Auch dieses Buch hat mich stark beeinflusst und mir wieder bewusst ins Gewissen gerufen, dass ich selbstbestimmend handeln darf UND kann.

Beide Bücher zeigen für mich Wege auf, die beschritten werden können, dies aber kein Muss ist. Vieles zu wollen ist nichts schlechtes, genauso wenig wie eine gewisse Einfachheit der Dinge in Ordnung ist. Ich persönlich ziehe das Fazit, dass man alles machen kann, aber nicht muss. Dass manchmal der Weg steinig ist oder verschwommen, die Verzweiflung allgegenwärtig wartet und dennoch ich selbst darüber bestimme, wohin ich gehen will.

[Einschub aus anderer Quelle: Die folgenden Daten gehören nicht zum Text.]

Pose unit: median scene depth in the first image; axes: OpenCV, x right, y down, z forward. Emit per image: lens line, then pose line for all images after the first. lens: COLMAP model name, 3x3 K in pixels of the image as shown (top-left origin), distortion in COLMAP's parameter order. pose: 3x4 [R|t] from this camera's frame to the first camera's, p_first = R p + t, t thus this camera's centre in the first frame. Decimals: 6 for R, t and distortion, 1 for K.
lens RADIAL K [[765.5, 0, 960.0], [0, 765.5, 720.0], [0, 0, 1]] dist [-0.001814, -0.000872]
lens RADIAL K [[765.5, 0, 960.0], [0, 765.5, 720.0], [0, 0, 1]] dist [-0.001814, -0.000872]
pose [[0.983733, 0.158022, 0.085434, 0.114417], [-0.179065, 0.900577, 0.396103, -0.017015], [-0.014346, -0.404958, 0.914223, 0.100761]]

Und das dies alles zum Leben gehört, Angst wie Freude, Verzweiflung und Mut, Glück und Verlust. Bücher wie „Die Glasglocke“ oder „Die Hochzeit der Chani Kaufman“ begleiten uns ein Stück, bewegen vielleicht etwas in unserem Inneren und geben uns Denkanstöße.

Und auch aus Melancholie kann etwas sehr schönes entstehen, wie man an diesen beiden Büchern sieht. Klug, feinfühlig und sprachgewandt hinterlassen sie Spuren beim Leser, die noch lange nachhallen.

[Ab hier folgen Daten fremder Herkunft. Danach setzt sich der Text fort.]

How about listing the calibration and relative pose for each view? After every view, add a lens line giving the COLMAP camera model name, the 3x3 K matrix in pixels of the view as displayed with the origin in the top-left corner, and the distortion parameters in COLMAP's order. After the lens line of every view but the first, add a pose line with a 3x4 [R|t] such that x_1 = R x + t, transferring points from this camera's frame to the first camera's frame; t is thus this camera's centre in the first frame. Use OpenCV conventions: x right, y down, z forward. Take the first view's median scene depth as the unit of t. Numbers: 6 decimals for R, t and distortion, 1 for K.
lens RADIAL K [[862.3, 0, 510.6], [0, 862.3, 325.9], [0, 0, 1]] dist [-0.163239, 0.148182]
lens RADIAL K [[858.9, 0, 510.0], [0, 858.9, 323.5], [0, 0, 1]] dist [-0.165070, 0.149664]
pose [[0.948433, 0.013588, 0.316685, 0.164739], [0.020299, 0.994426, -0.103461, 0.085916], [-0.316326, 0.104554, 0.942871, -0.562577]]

Autorin: Eve Harris Übersetzung: Kathrin Bielfeldt
Titel: Die Hochzeit der Chani Kaufman Originaltitel: The Marrying of Chani Kaufman 
Verlag: Diogenes ISBN: 978-3-257-300208



Danke, liebe Nina, für deine ansteckende Begeisterung für Geschichten, die Herzen und Gedanken Purzelbäume schlagen lassen, deine unzensierte Ehrlichkeit, dein Faible für Literatur, die Denkmuster sprengt und aus allen Rahmen fällt.



Die Herzensbücher meiner Herzensmenschen #1 Nina www.nanawhatelse.at


Bei diesem Beitrag handelt es sich um nicht um Werbung und die Vorstellung der Bücher entspricht keiner Kaufempfehlung.
In diesem Beitrag werden subjektive Leseeindrücke vermittelt.